Former US President Jimmy Carter established an office of his Carter Center human rights group in Egypt in 2011, when Mohammed Morsi of the Muslim Brotherhood movement was voted in as president - now he is pulling out amid a crackdown on the Islamist group.

In addition to closing the office in the Nile state, the Carter Center added that it would not send a mission to observe the parliamentary elections in Egypt this year citing restrictions on democratic rights, according to the BBC.

In announcing the move, the group referenced the "crackdown on dissidents, opposition groups, and critical journalists, together with heightened restrictions on core freedoms."

Then-army chief and current President Abdel Fattah al-Sisi led a coup that deposed Morsi last July 3, and since then has cracked down on the Muslim Brotherhood in clashes that have already seen at least 1,400 people killed.

Over 16,000 others have been arrested, with hundreds - including 683 Islamists in April and 529 the month before, as well as Muslim Brotherhood leader Mohammed Badie - sentenced to death.

The state is also holding at least 14 journalists in jail, including three from Al Jazeera who in June were given sentences ranging from seven to ten years.

Sisi has also threatened to change the peace treaty with Israel, and blamed Israel's lack of "peace" for the terrorist threat of Islamic State (ISIS).

Genuine democracy in Egypt "unlikely"

The Carter Center said of Egypt that "the political environment is deeply polarized and that political space has narrowed for Egyptian political parties, civil society, and the media."

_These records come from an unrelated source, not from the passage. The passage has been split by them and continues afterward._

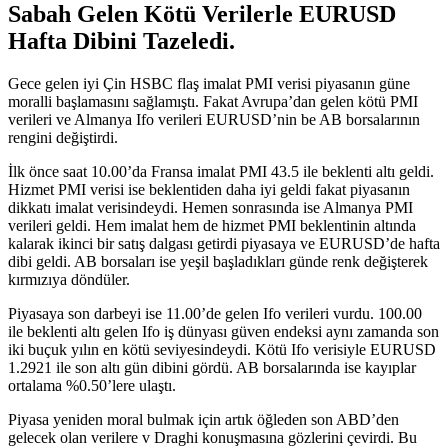
Sabah Gelen Kötü Verilerle EURUSD
Hafta Dibini Tazeledi.
Gece gelen iyi Çin HSBC flaş imalat PMI verisi piyasanın güne
moralli başlamasını sağlamıştı. Fakat Avrupa’dan gelen kötü PMI
verileri ve Almanya Ifo verileri EURUSD’nin be AB borsalarının
rengini değiştirdi.
İlk önce saat 10.00’da Fransa imalat PMI 43.5 ile beklenti altı geldi.
Hizmet PMI verisi ise beklentiden daha iyi geldi fakat piyasanın
dikkatı imalat verisindeydi. Hemen sonrasında ise Almanya PMI
verileri geldi. Hem imalat hem de hizmet PMI beklentinin altında
kalarak ikinci bir satış dalgası getirdi piyasaya ve EURUSD’de hafta
dibi geldi. AB borsaları ise yeşil başladıkları günde renk değişterek
kırmızıya döndüler.
Piyasaya son darbeyi ise 11.00’de gelen Ifo verileri vurdu. 100.00
ile beklenti altı gelen Ifo iş dünyası güven endeksi aynı zamanda son
iki buçuk yılın en kötü seviyesindeydi. Kötü Ifo verisiyle EURUSD
1.2921 ile son altı gün dibini gördü. AB borsalarında ise kayıplar
ortalama %0.50’lere ulaştı.
Piyasa yeniden moral bulmak için artık öğleden son ABD’den
gelecek olan verilere v Draghi konuşmasına gözlerini çevirdi. Bu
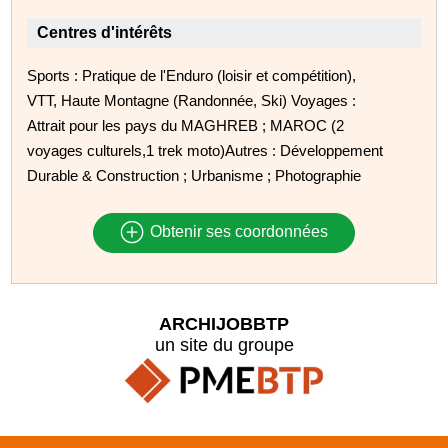
Centres d'intérêts
Sports : Pratique de l'Enduro (loisir et compétition),
VTT, Haute Montagne (Randonnée, Ski) Voyages :
Attrait pour les pays du MAGHREB ; MAROC (2
voyages culturels,1 trek moto)Autres : Développement
Durable & Construction ; Urbanisme ; Photographie
Obtenir ses coordonnées
ARCHIJOBBTP
un site du groupe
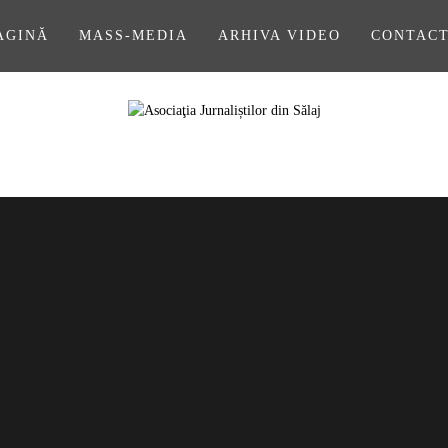
AGINĂ
MASS-MEDIA
ARHIVA VIDEO
CONTAC
A JURNALIȘ
SĂLAJ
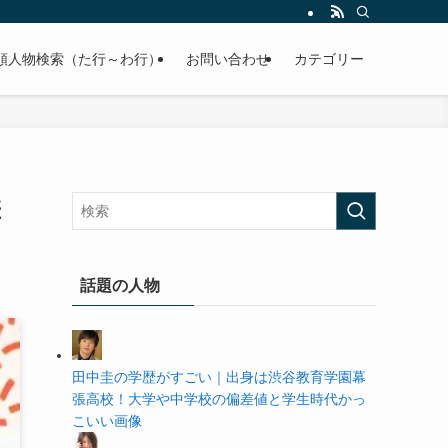
の学歴や高校・大学の偏差値まで紹介していきます。
順人物検索（た行～わ行）
お問い合わせ
カテゴリー
差
話題の人物
田中圭の学歴がすごい｜出身は渋谷教育学園幕
張高校！大学や中学校の偏差値と学生時代かっ
こいい画像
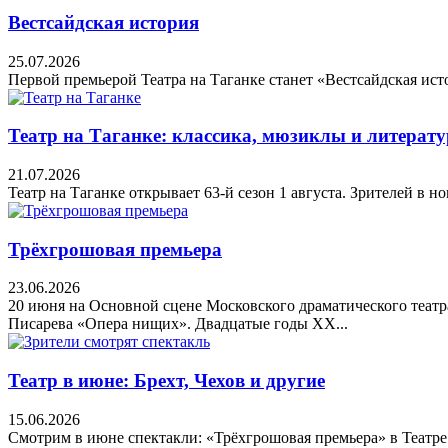
Вестсайдская история
25.07.2026
Первой премьерой Театра на Таганке станет «Вестсайдская исто
Театр на Таганке: классика, мюзиклы и литерату
21.07.2026
Театр на Таганке открывает 63-й сезон 1 августа. Зрителей в 
Трёхгрошовая премьера
23.06.2026
20 июня на Основной сцене Московского драматического теат
Писарева «Опера нищих». Двадцатые годы XX...
Театр в июне: Брехт, Чехов и другие
15.06.2026
Смотрим в июне спектакли: «Трёхгрошовая премьера» в Театре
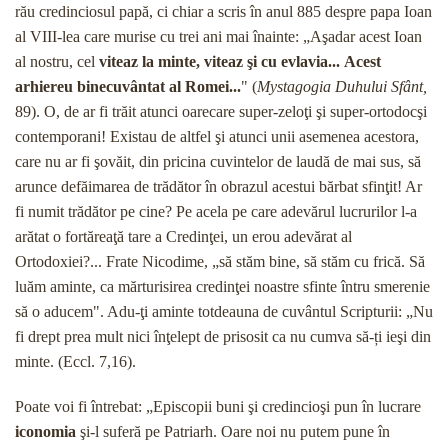
rău credinciosul papă, ci chiar a scris în anul 885 despre papa Ioan
al VIII-lea care murise cu trei ani mai înainte: „Aşadar acest Ioan
al nostru, cel
viteaz la minte, viteaz şi cu evla­via...
Acest
arhiereu binecuvântat al Romei...
" (
Mystagogia Duhului Sfânt,
89). O, de ar fi trăit atunci oarecare super-zeloţi şi super-ortodocşi
contemporani! Existau de altfel şi atunci unii asemenea acestora,
care nu ar fi şovăit, din pricina cuvintelor de laudă de mai sus, să
arunce defăimarea de trădător în obrazul acestui bărbat sfinţit! Ar
fi nu­mit trădător pe cine? Pe acela pe care adevărul lucru­rilor l-a
arătat o fortăreaţă tare a Credinţei, un erou adevărat al
Ortodoxiei?... Frate Nicodime, „să stăm bine, să stăm cu frică. Să
luăm aminte, ca mărturi­sirea credinţei noastre sfinte întru smerenie
să o adu­cem". Adu-ţi aminte totdeauna de cuvântul Scripturii: „Nu
fi drept prea mult nici înţelept de prisosit ca nu cumva să-ți ieşi din
minte. (Eccl. 7,16).
Poate voi fi întrebat: „Episcopii buni şi credincioşi pun în lucrare
iconomia
şi-l suferă pe Patriarh. Oare noi nu putem pune în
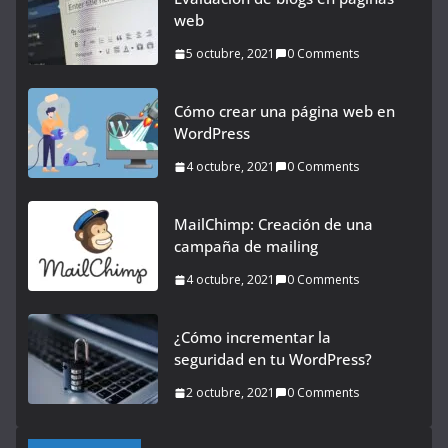
web
5 octubre, 2021
0 Comments
Cómo crear una página web en
WordPress
4 octubre, 2021
0 Comments
MailChimp: Creación de una
campaña de mailing
4 octubre, 2021
0 Comments
¿Cómo incrementar la
seguridad en tu WordPress?
2 octubre, 2021
0 Comments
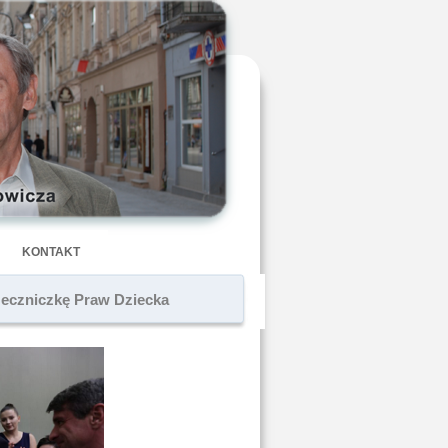
KONTAKT
eczniczkę Praw Dziecka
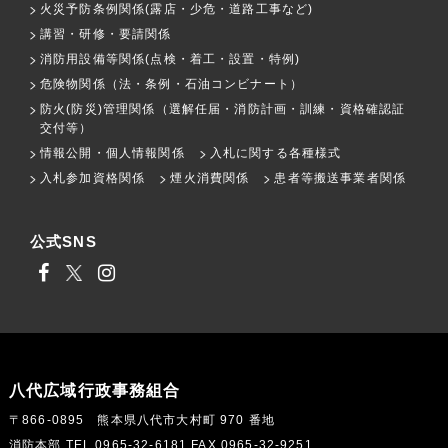
火災予防条例関係(露店・少危・道路工事など)
講習・研修・要請関係
消防用設備等関係(点検・着工・設置・特例)
危険物関係（法・条例・石油コンビナート）
防火(防災)管理関係（選解任届・消防計画・訓練・資格確認証
交付等）
情報公開・個人情報関係
入札に関する各種様式
入札参加資格関係
煙火消費関係
患者等搬送事業者関係
公式SNS
八代広域行政事務組合
〒866-0895 熊本県八代市大村町 970 番地
消防本部 TEL 0965-32-6181 FAX 0965-32-9251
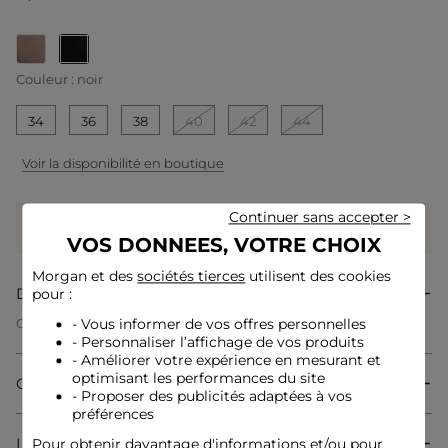
selected
Couleur :
noir
34
36
38
40
42
44
Voir la disponibilité en boutique
Continuer sans accepter >
Gagnez
55 coeurs grâce à ce produit
Connectez-vous ou inscrivez-vous
VOS DONNEES, VOTRE CHOIX
Morgan et des
sociétés tierces
utilisent des cookies
Description
pour :
- Vous informer de vos offres personnelles
Cette jupe short sublime la silhouette avec une élégance
naturelle. Sa taille haute structure harmonieusement et
- Personnaliser l’affichage de vos produits
allonge visuellement les jambes pour un effet des plus
- Améliorer votre expérience en mesurant et
féminins. Les boutons délicatement placés apportent une
optimisant les performances du site
Composition & Entretien
touche chic et sophistiquée, parfait pour un style décontracté
- Proposer des publicités adaptées à vos
mais raffiné.
préférences
Livraison & Retour
Pour obtenir davantage d'informations et/ou pour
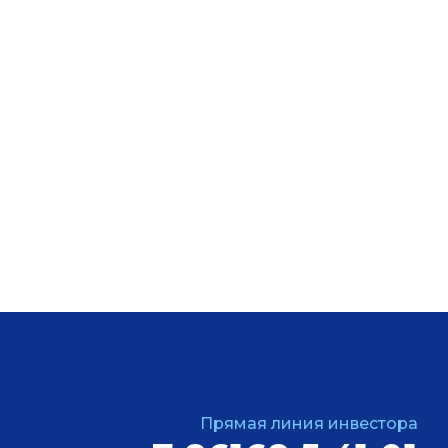
Прямая линия инвестора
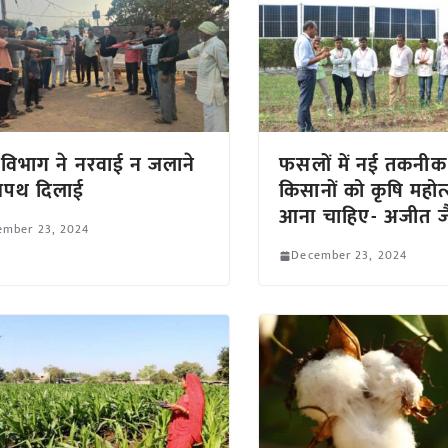
 विभाग ने नरवाई न जलाने
फसलों में नई तकनीक
शपथ दिलाई
किसानों को कृषि महोत्
आना चाहिए- अजीत ज
ember 23, 2024
December 23, 2024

"As a result, the upcoming elections are unlikely to advance a genuine democratic transition in Egypt. Both Egyptian civil society and international organizations face an increasingly restrictive environment that hinders their ability to conduct credible election observation," it added.

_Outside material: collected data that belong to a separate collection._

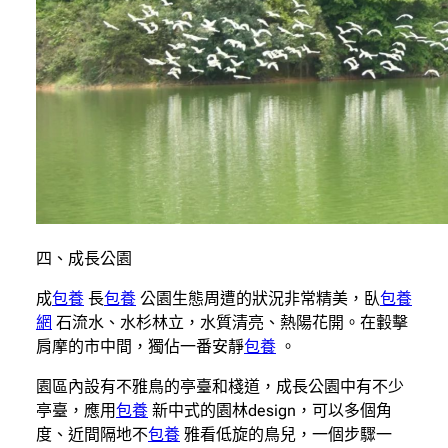
四、成長公園
成
包養
長
包養
公園生態周遭的狀況非常精美，臥
包養
網
石流水、水杉林立，水質清亮、熱陽花開。在轂擊
肩摩的市中間，獨佔一番安靜
包養
。
園區內設有不雅鳥的亭臺和棧道，成長公園中有不少
亭臺，應用
包養
新中式的園林design，可以多個角
度、近間隔地不
包養
雅看低旋的鳥兒，一個步驟一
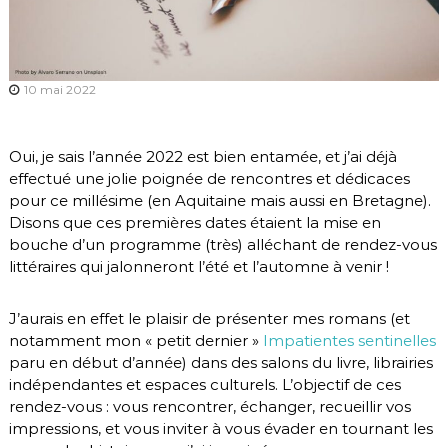
10 mai 2022
Oui, je sais l’année 2022 est bien entamée, et j’ai déjà
effectué une jolie poignée de rencontres et dédicaces
pour ce millésime (en Aquitaine mais aussi en Bretagne).
Disons que ces premières dates étaient la mise en
bouche d’un programme (très) alléchant de rendez-vous
littéraires qui jalonneront l’été et l’automne à venir !
J’aurais en effet le plaisir de présenter mes romans (et
notamment mon « petit dernier »
Impatientes sentinelles
paru en début d’année) dans des salons du livre, librairies
indépendantes et espaces culturels. L’objectif de ces
rendez-vous : vous rencontrer, échanger, recueillir vos
impressions, et vous inviter à vous évader en tournant les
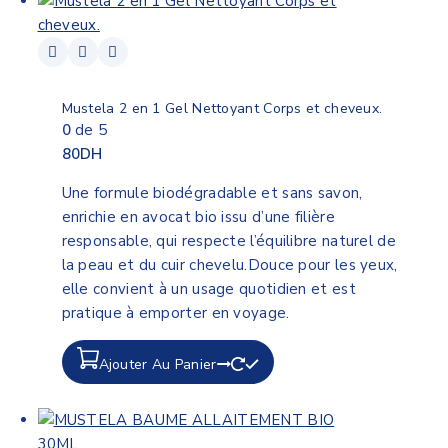
Mustela 2 en 1 Gel Nettoyant Corps et cheveux.
0
de 5
80
DH
Une formule biodégradable et sans savon,
enrichie en avocat bio issu d’une filière
responsable, qui respecte l’équilibre naturel de
la peau et du cuir chevelu.Douce pour les yeux,
elle convient à un usage quotidien et est
pratique à emporter en voyage.
Ajouter Au Panier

Carter has a long history of antagonism towards Israel, such as last May when he called on the European Union (EU) to label products coming from "illegal Israeli settlements" - despite the fact that Israel's presence in Judea and Samaria is legal under international law.

More recently, this April Carter supported the Palestine Liberation Organization's (PLO) unilateral push to join international organizations in breach of the ongoing peace talks with Israel and the 1993 Oslo Accords. 

In 2006, Carter wrote a book entitled "Palestine: Peace Not Apartheid." His claims in the book, which he continued to espouse even after factual errors were revealed, led the reporting accuracy group CAMERA to say that the ex-president “clearly has an Israel, and even a Jewish problem.”